THUNDER BAY — The trial of a man who threw a trailer hitch at an Indigenous woman will hinge on the question of whether evidence proves that his actions contributed to her death, a court in Thunder Bay, Ont., heard Monday.
Brayden Bushby, 21, is charged with manslaughter and aggravated assault in the death of 34-year-old Barbara Kentner five months after she was injured in the January 2017 incident.
Bushby’s lawyer said his client was pleading guilty to assault, but not guilty to manslaughter.
The first day of the trial heard testimony from Melissa Kentner, who was walking with her sister Barbara in the early morning of Jan. 29, 2017 when the assault happened.
The court also heard from Barbara Kentner herself. She described being hit in the stomach with the trailer hitch in a recorded video of a sworn statement she gave to police before she died.
“I couldn’t breathe, fell to my knees and I looked at the car and I (saw) some guy put his head out of the window say, ‘Yeah, I got one of them,’ and they sped off,” Barbara said in the video.
She described the pain after being struck, saying she couldn’t breathe or sleep and could barely walk before she went to the hospital and learned the extent of her injuries.
Melissa Kentner also recounted the attack, testifying on Monday that she didn’t see her sister being struck, but saw someone hanging out of the vehicle say, “I got one of them.”
Crown attorney Andrew Sadler began his opening statement referencing those remarks by Bushby.

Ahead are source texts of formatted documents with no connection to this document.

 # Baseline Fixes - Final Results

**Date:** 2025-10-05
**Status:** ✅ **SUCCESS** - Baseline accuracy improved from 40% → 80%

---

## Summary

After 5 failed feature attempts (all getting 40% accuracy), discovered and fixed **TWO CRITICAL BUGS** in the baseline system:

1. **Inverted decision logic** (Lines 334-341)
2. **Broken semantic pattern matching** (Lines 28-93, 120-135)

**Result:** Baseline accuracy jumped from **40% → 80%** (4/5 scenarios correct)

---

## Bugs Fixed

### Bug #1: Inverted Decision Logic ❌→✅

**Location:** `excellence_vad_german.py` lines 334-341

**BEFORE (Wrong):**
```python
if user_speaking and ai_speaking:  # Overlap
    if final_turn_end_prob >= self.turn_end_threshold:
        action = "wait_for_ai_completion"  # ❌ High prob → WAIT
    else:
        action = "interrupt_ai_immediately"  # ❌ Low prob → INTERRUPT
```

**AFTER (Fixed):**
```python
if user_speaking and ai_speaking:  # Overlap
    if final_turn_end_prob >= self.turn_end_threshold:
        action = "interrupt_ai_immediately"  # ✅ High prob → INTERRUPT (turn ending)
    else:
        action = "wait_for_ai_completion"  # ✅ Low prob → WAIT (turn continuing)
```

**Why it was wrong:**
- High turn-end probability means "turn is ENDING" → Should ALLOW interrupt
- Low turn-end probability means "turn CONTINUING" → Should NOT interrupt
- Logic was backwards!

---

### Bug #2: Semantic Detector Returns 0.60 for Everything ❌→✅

Sadler said the court will hear testimony from witnesses and a medical expert that will prove that even though Kentner had underlying health conditions, the injuries from Bushby’s attack contributed to her death on July 4, 2017.

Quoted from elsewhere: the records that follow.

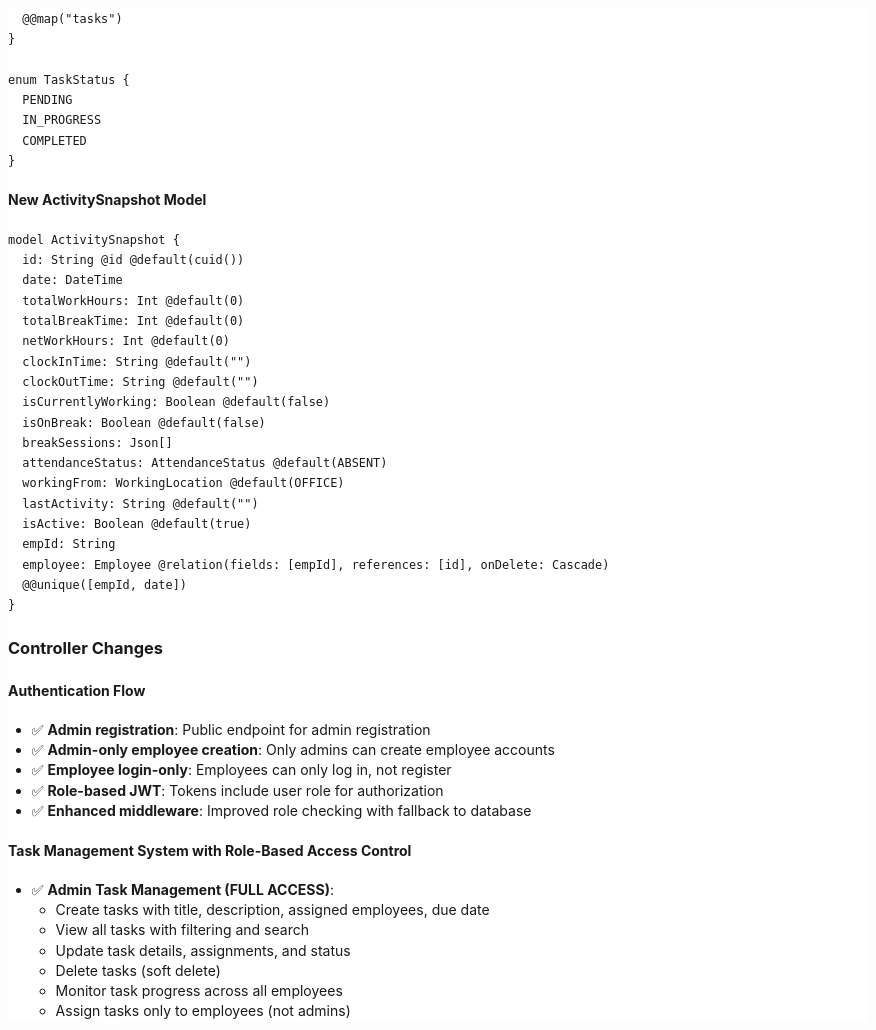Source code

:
 ```prisma
  @@map("tasks")
}

enum TaskStatus {
  PENDING
  IN_PROGRESS
  COMPLETED
}
```

#### **New ActivitySnapshot Model**
```prisma
model ActivitySnapshot {
  id: String @id @default(cuid())
  date: DateTime
  totalWorkHours: Int @default(0)
  totalBreakTime: Int @default(0)
  netWorkHours: Int @default(0)
  clockInTime: String @default("")
  clockOutTime: String @default("")
  isCurrentlyWorking: Boolean @default(false)
  isOnBreak: Boolean @default(false)
  breakSessions: Json[]
  attendanceStatus: AttendanceStatus @default(ABSENT)
  workingFrom: WorkingLocation @default(OFFICE)
  lastActivity: String @default("")
  isActive: Boolean @default(true)
  empId: String
  employee: Employee @relation(fields: [empId], references: [id], onDelete: Cascade)
  @@unique([empId, date])
}
```

### **Controller Changes**

#### **Authentication Flow**
- ✅ **Admin registration**: Public endpoint for admin registration
- ✅ **Admin-only employee creation**: Only admins can create employee accounts
- ✅ **Employee login-only**: Employees can only log in, not register
- ✅ **Role-based JWT**: Tokens include user role for authorization
- ✅ **Enhanced middleware**: Improved role checking with fallback to database

#### **Task Management System with Role-Based Access Control**
- ✅ **Admin Task Management (FULL ACCESS)**:
  - Create tasks with title, description, assigned employees, due date
  - View all tasks with filtering and search
  - Update task details, assignments, and status
  - Delete tasks (soft delete)
  - Monitor task progress across all employees
  - Assign tasks only to employees (not admins)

“The Crown must not prove that being struck with the trailer hitch was the primary cause of Barbara Kentner’s death,” a copy of Sadler’s opening statement said. “Hastening death is enough. We must only prove that being struck with the trailer hitch was a contributing factor.”
Defence lawyer George Joseph said the question before the court is whether there is a legal link between Bushby’s actions and Kentner’s death, as opposed to a medical link.

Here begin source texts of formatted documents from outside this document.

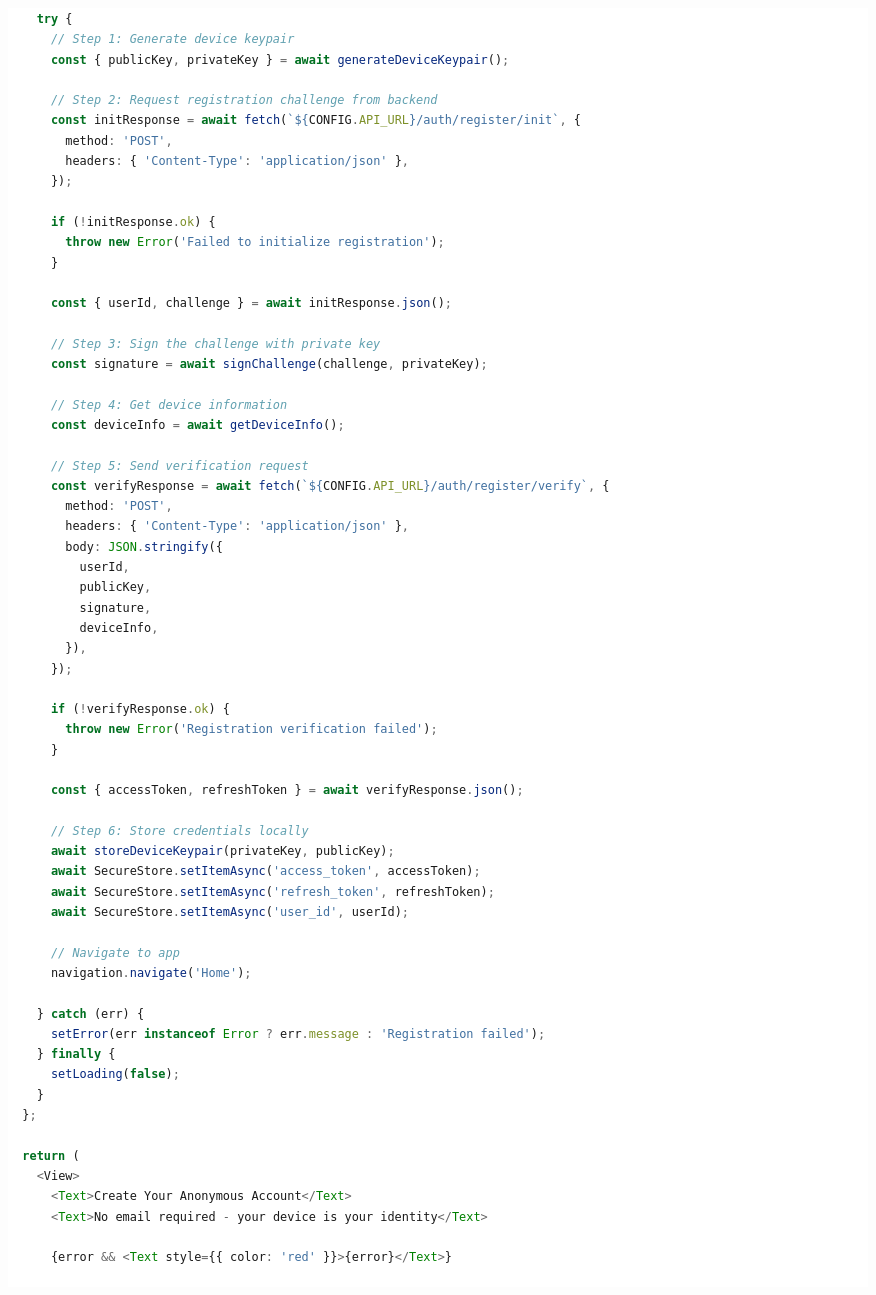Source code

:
 ```typescript
    try {
      // Step 1: Generate device keypair
      const { publicKey, privateKey } = await generateDeviceKeypair();
      
      // Step 2: Request registration challenge from backend
      const initResponse = await fetch(`${CONFIG.API_URL}/auth/register/init`, {
        method: 'POST',
        headers: { 'Content-Type': 'application/json' },
      });
      
      if (!initResponse.ok) {
        throw new Error('Failed to initialize registration');
      }
      
      const { userId, challenge } = await initResponse.json();
      
      // Step 3: Sign the challenge with private key
      const signature = await signChallenge(challenge, privateKey);
      
      // Step 4: Get device information
      const deviceInfo = await getDeviceInfo();
      
      // Step 5: Send verification request
      const verifyResponse = await fetch(`${CONFIG.API_URL}/auth/register/verify`, {
        method: 'POST',
        headers: { 'Content-Type': 'application/json' },
        body: JSON.stringify({
          userId,
          publicKey,
          signature,
          deviceInfo,
        }),
      });
      
      if (!verifyResponse.ok) {
        throw new Error('Registration verification failed');
      }
      
      const { accessToken, refreshToken } = await verifyResponse.json();
      
      // Step 6: Store credentials locally
      await storeDeviceKeypair(privateKey, publicKey);
      await SecureStore.setItemAsync('access_token', accessToken);
      await SecureStore.setItemAsync('refresh_token', refreshToken);
      await SecureStore.setItemAsync('user_id', userId);
      
      // Navigate to app
      navigation.navigate('Home');
      
    } catch (err) {
      setError(err instanceof Error ? err.message : 'Registration failed');
    } finally {
      setLoading(false);
    }
  };
  
  return (
    <View>
      <Text>Create Your Anonymous Account</Text>
      <Text>No email required - your device is your identity</Text>
      
      {error && <Text style={{ color: 'red' }}>{error}</Text>}
      
```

Joseph also argued that there is no evidence that the attack was motivated by racism, even if media reports have framed it that way.
“While the public is free to speculate on how and why things happened, the rest of us in this courtroom are governed by the rule of law and the evidentiary foundation in which to apply that principle,” Joseph’s opening statement said.
“To put it as simply as possible it is the position of the defence that Brayden Bushby is guilty of aggravated assault but not guilty of manslaughter.”
Bushby was charged with second-degree murder after Barbara Kentner’s death but that was later changed to manslaughter and aggravated assault. Sadler told the court that was done due to space limitations that made a jury trial impossible in Thunder Bay during the COVID-19 pandemic.
“It became apparent to the Crown that the only way to ensure that this trial could proceed this fall would be before a judge sitting without a jury,” Sadler said in his opening statement. “It was also apparent that this could not happen, in this case, on the charge of murder.”
Transcripts from two witnesses who were with Bushby when he threw the trailer hitch were also entered into evidence on Monday.
The trial will resume Tuesday with testimony from the doctor who performed a post-mortem examination on Kentner.